-- Description of the task --
Retype the data below, starting at the line that contains "Druck. Der Kunststoff" and continuing to the end. Leave out the pictures.

Data for processing below:

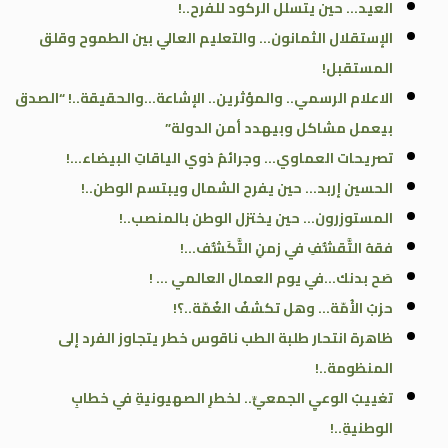
العيد… حين يتسلل الركود للفرح..!
الإستقلال الثمانون… والتعليم العالي بين الطموح وقلق
المستقبل!
الاعلام الرسمي.. والمؤثرين.. الإشاعة…والحقيقة..! “الصدق
بيعمل مشاكل وبيهدد أمن الدولة”
تصريحات العماوي… وجرائمُ ذوي الياقاتِ البيضاء…!
الحسين إربد… حين يفرح الشمال ويبتسم الوطن..!
المستوزرون… حين يختزل الوطن بالمنصب..!
فقهُ التَّقشُّفِ في زمنِ التَّكَشُّف…!
صَح بدنك…في يوم العمال العالمي … !
حزبُ الأُمّة… وهل تكشفُ الغُمّة..؟!
ظاهرة انتحار طلبة الطب ناقوس خطر يتجاوز الفرد إلى
المنظومة..!
تغييبُ الوعيِ الجمعيِّ.. لخطرِ الصهيونيةِ في خطابِ
الوطنيةِ..!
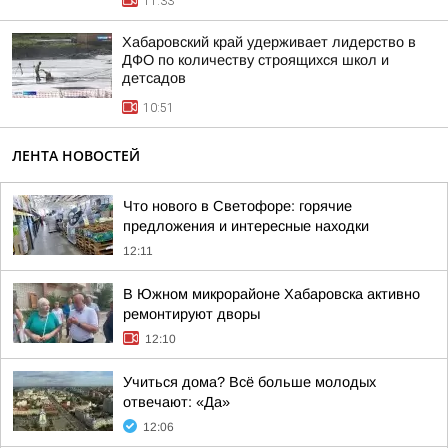
11:33
Хабаровский край удерживает лидерство в
ДФО по количеству строящихся школ и
детсадов
10:51
ЛЕНТА НОВОСТЕЙ
Что нового в Светофоре: горячие
предложения и интересные находки
12:11
В Южном микрорайоне Хабаровска активно
ремонтируют дворы
12:10
Учиться дома? Всё больше молодых
отвечают: «Да»
12:06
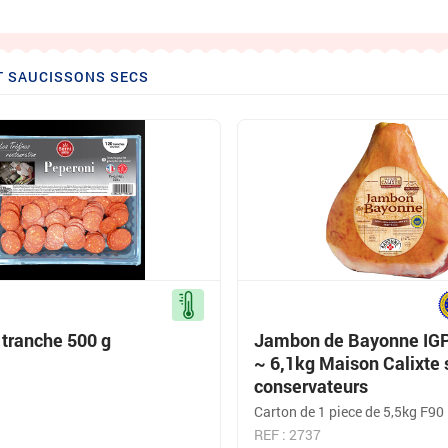
T SAUCISSONS SECS
 tranche 500 g
Jambon de Bayonne IG
~ 6,1kg Maison Calixte
conservateurs
Carton de 1 piece de 5,5kg F90
REF : 2737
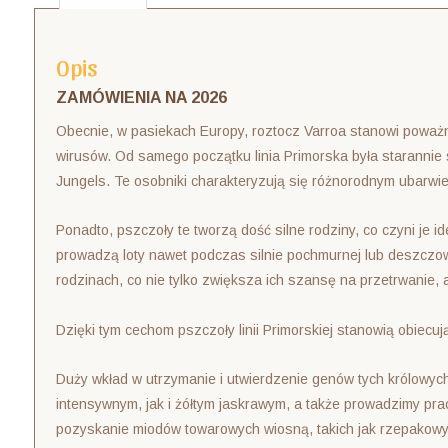
Opis
ZAMÓWIENIA NA 2026
Obecnie, w pasiekach Europy, roztocz Varroa stanowi poważny
wirusów. Od samego początku linia Primorska była staranni
Jungels. Te osobniki charakteryzują się różnorodnym ubarwi
Ponadto, pszczoły te tworzą dość silne rodziny, co czyni je
prowadzą loty nawet podczas silnie pochmurnej lub deszczo
rodzinach, co nie tylko zwiększa ich szansę na przetrwanie, al
Dzięki tym cechom pszczoły linii Primorskiej stanowią obiec
Duży wkład w utrzymanie i utwierdzenie genów tych królowy
intensywnym, jak i żółtym jaskrawym, a także prowadzimy pra
pozyskanie miodów towarowych wiosną, takich jak rzepakowy 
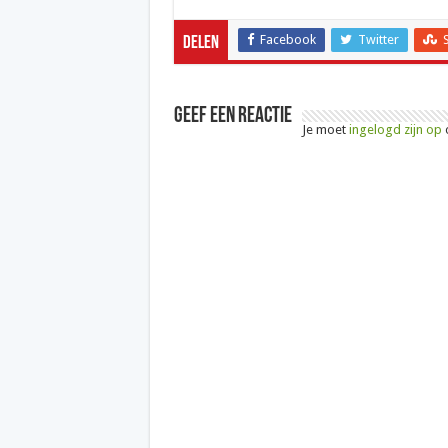
Facebook
Twitter
Delen
Geef een reactie
Je moet
ingelogd zijn op
o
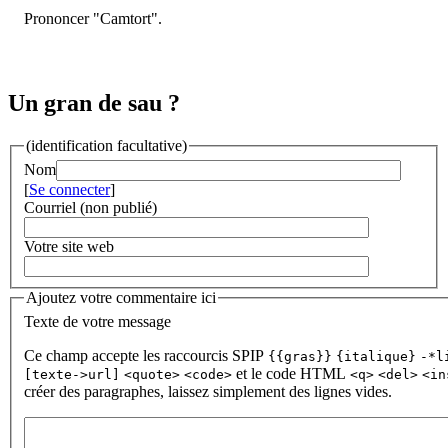
Prononcer "Camtort".
Un gran de sau ?
(identification facultative)
Nom
[
Se connecter
]
Courriel (non publié)
Votre site web
Ajoutez votre commentaire ici
Texte de votre message
Ce champ accepte les raccourcis SPIP
{{gras}}
{italique}
-*l
et le code HTML
[texte->url]
<quote>
<code>
<q>
<del>
<in
créer des paragraphes, laissez simplement des lignes vides.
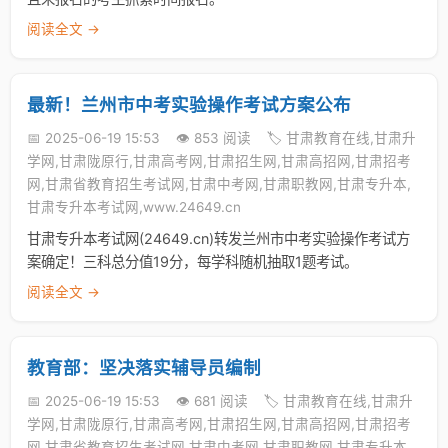
阅读全文 →
最新！兰州市中考实验操作考试方案公布
📅 2025-06-19 15:53
👁️ 853 阅读
🏷️ 甘肃教育在线,甘肃升
学网,甘肃陇原行,甘肃高考网,甘肃招生网,甘肃高招网,甘肃招考
网,甘肃省教育招生考试网,甘肃中考网,甘肃职教网,甘肃专升本,
甘肃专升本考试网,www.24649.cn
甘肃专升本考试网(24649.cn)转发兰州市中考实验操作考试方
案确定！三科总分值19分，每学科随机抽取1题考试。
阅读全文 →
教育部：坚决落实辅导员编制
📅 2025-06-19 15:53
👁️ 681 阅读
🏷️ 甘肃教育在线,甘肃升
学网,甘肃陇原行,甘肃高考网,甘肃招生网,甘肃高招网,甘肃招考
网,甘肃省教育招生考试网,甘肃中考网,甘肃职教网,甘肃专升本,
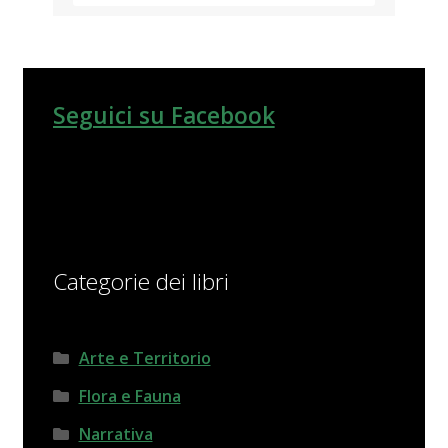
Seguici su Facebook
Categorie dei libri
Arte e Territorio
Flora e Fauna
Narrativa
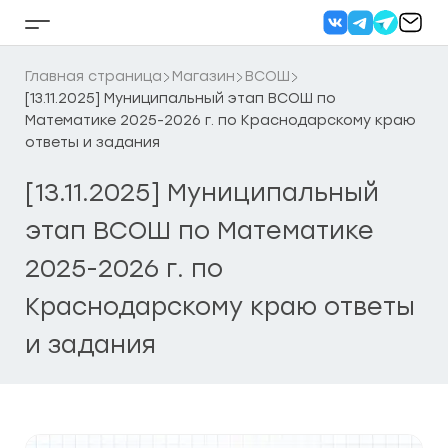
Перейти
к
Кнопка
содержанию
бокового
меню
Главная страница
Магазин
ВСОШ
[13.11.2025] Муниципальный этап ВСОШ по
Математике 2025-2026 г. по Краснодарскому краю
ответы и задания
[13.11.2025] Муниципальный
этап ВСОШ по Математике
2025-2026 г. по
Краснодарскому краю ответы
и задания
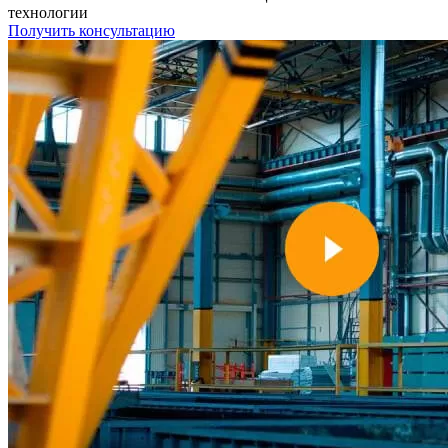
технологии
Получить консультацию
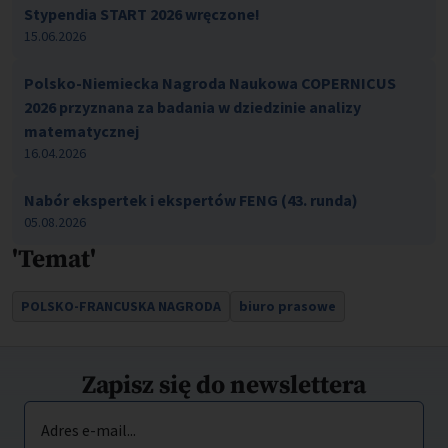
Stypendia START 2026 wręczone!
15.06.2026
Polsko-Niemiecka Nagroda Naukowa COPERNICUS
2026 przyznana za badania w dziedzinie analizy
matematycznej
16.04.2026
Nabór ekspertek i ekspertów FENG (43. runda)
05.08.2026
'Temat'
POLSKO-FRANCUSKA NAGRODA
biuro prasowe
Zapisz się do newslettera
Adres e-mail...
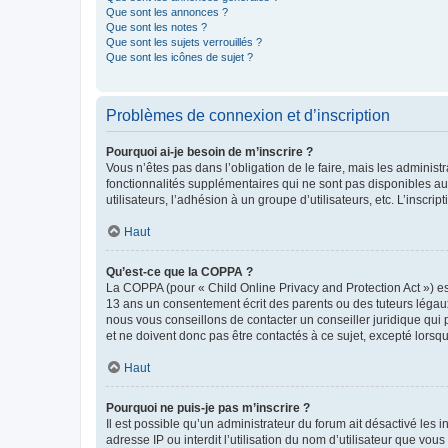
Que sont les annonces ?
Que sont les notes ?
Que sont les sujets verrouillés ?
Que sont les icônes de sujet ?
Problèmes de connexion et d’inscription
Pourquoi ai-je besoin de m’inscrire ?
Vous n’êtes pas dans l’obligation de le faire, mais les adminis
fonctionnalités supplémentaires qui ne sont pas disponibles aux 
utilisateurs, l’adhésion à un groupe d’utilisateurs, etc. L’insc
Haut
Qu’est-ce que la COPPA ?
La COPPA (pour « Child Online Privacy and Protection Act ») es
13 ans un consentement écrit des parents ou des tuteurs légaux
nous vous conseillons de contacter un conseiller juridique qui
et ne doivent donc pas être contactés à ce sujet, excepté lorsq
Haut
Pourquoi ne puis-je pas m’inscrire ?
Il est possible qu’un administrateur du forum ait désactivé les 
adresse IP ou interdit l’utilisation du nom d’utilisateur que vou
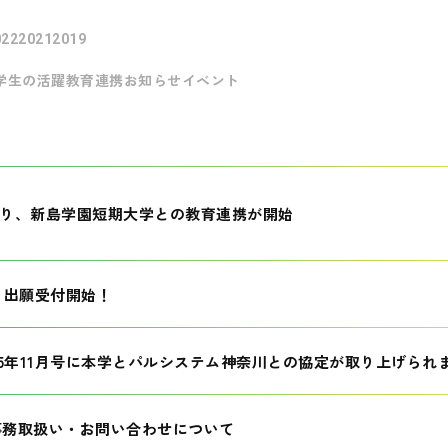
022
2021
2019
学生の活躍
教育連携
お知らせ
イベント
月より、新島学園短期大学との教育連携が開始
生 出願受付開始！
25年11月号に本学とパルシステム神奈川との協定が取り上げられ
事務取扱い・お問い合わせについて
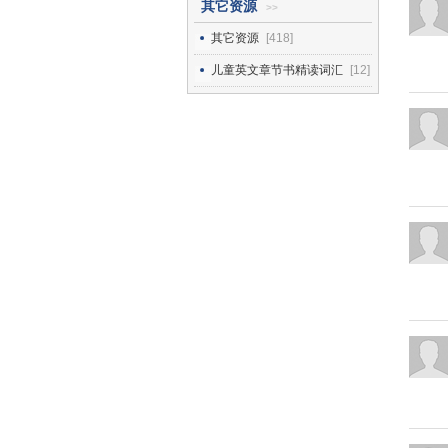
其它资源
>>
其它资源
[418]
儿童英文章节书精读词汇
[12]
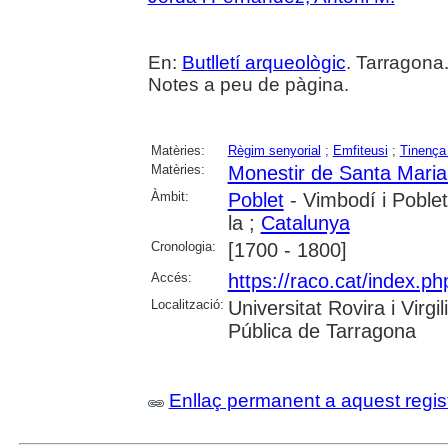
En:
Butlletí arqueològic
. Tarragona
Notes a peu de pàgina.
Matèries:
Règim senyorial
;
Emfiteusi
;
Tinença 
Matèries:
Monestir de Santa Maria
Àmbit:
Poblet
- Vimbodí i Poblet
la ;
Catalunya
Cronologia:
[1700 - 1800]
Accés:
https://raco.cat/index.ph
Localització:
Universitat Rovira i Virg
Pública de Tarragona
Enllaç permanent a aquest regis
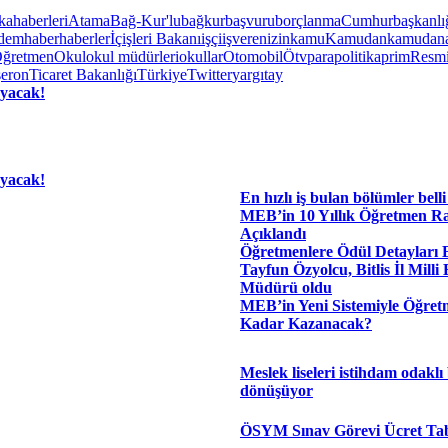
kahaberleri
Atama
Bağ-Kur'lu
bağkur
başvuru
borçlanma
Cumhurbaşkanlı
dem
haber
haberler
İçişleri Bakanı
işçi
işveren
izin
kamu
Kamudan
kamudana
ğretmen
Okul
okul müdürleri
okullar
Otomobil
Ötv
para
politika
prim
Resmi
şeron
Ticaret Bakanlığı
Türkiye
Twitter
yargıtay
ayacak!
ayacak!
En hızlı iş bulan bölümler belli
MEB’in 10 Yıllık Öğretmen R
Açıklandı
Öğretmenlere Ödül Detayları B
Tayfun Özyolcu, Bitlis İl Milli
Müdürü oldu
MEB’in Yeni Sistemiyle Öğret
Kadar Kazanacak?
Meslek liseleri istihdam odaklı
dönüşüyor
ÖSYM Sınav Görevi Ücret Tabl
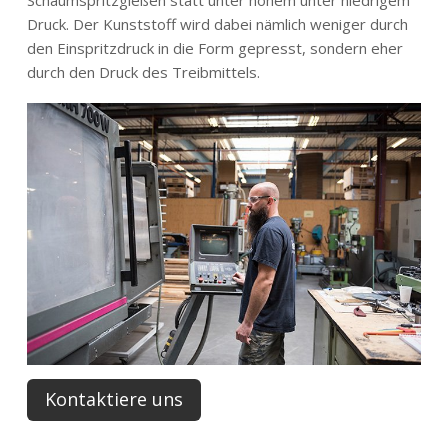
Druck. Der Kunststoff wird dabei nämlich weniger durch
den Einspritzdruck in die Form gepresst, sondern eher
durch den Druck des Treibmittels.
Kontaktiere uns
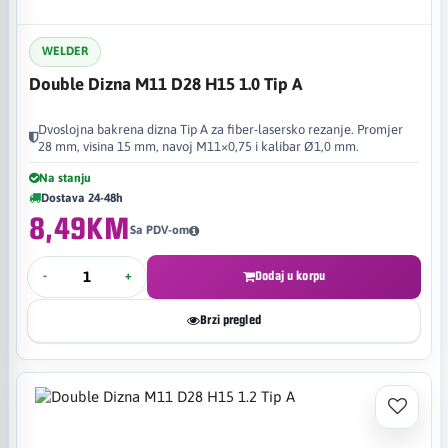
WELDER
Double Dizna M11 D28 H15 1.0 Tip A
Dvoslojna bakrena dizna Tip A za fiber-lasersko rezanje. Promjer
28 mm, visina 15 mm, navoj M11×0,75 i kalibar Ø1,0 mm.
Na stanju
Dostava 24-48h
8,49KM
Sa PDV-om
-
+
Dodaj u korpu
Brzi pregled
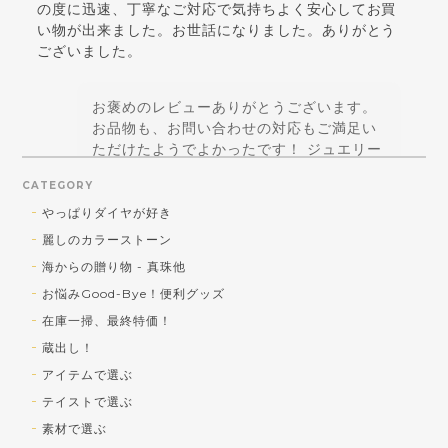
の度に迅速、丁寧なご対応で気持ちよく安心してお買
い物が出来ました。お世話になりました。ありがとう
ございました。
お褒めのレビューありがとうございます。
お品物も、お問い合わせの対応もご満足い
ただけたようでよかったです！ ジュエリー
はテンションが上がることに価値があると
CATEGORY
思っているので、お買い得品であっても美
しくなければ、というポリシーは正解！と
やっぱりダイヤが好き
思えるコメントで嬉しいです！ 引き続きご
麗しのカラーストーン
贔屓を賜りますよう宜しくお願い致します♪
海からの贈り物 - 真珠他
お悩みGood-Bye！便利グッズ
在庫一掃、最終特価！
蔵出し！SV トルコ石／シェルカメオ ペンダントトップ
蔵出し！
b) トルコ石 大
アイテムで選ぶ
2026/08/01
テイストで選ぶ
送料対策で購入しました！可愛かったです！
素材で選ぶ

End of Data for processing.

-- Response --
Druck. Der Kunststoff wird dabei nämlich weniger durch
den Einspritzdruck in die Form gepresst, sondern eher
durch den Druck des Treibmittels.
Kontaktiere uns
WELDER
Double Dizna M11 D28 H15 1.0 Tip A
Dvoslojna bakrena dizna Tip A za fiber-lasersko rezanje. Promjer
28 mm, visina 15 mm, navoj M11×0,75 i kalibar Ø1,0 mm.
Na stanju
Dostava 24-48h
8,49KM
Sa PDV-om
-
+
Dodaj u korpu
Brzi pregled
の度に迅速、丁寧なご対応で気持ちよく安心してお買
い物が出来ました。お世話になりました。ありがとう
ございました。
お褒めのレビューありがとうございます。
お品物も、お問い合わせの対応もご満足い
ただけたようでよかったです！ ジュエリー
はテンションが上がることに価値があると
CATEGORY
思っているので、お買い得品であっても美
しくなければ、というポリシーは正解！と
やっぱりダイヤが好き
思えるコメントで嬉しいです！ 引き続きご
麗しのカラーストーン
贔屓を賜りますよう宜しくお願い致します♪
海からの贈り物 - 真珠他
お悩みGood-Bye！便利グッズ
在庫一掃、最終特価！
蔵出し！SV トルコ石／シェルカメオ ペンダントトップ
蔵出し！
b) トルコ石 大
アイテムで選ぶ
2026/08/01
テイストで選ぶ
送料対策で購入しました！可愛かったです！
素材で選ぶ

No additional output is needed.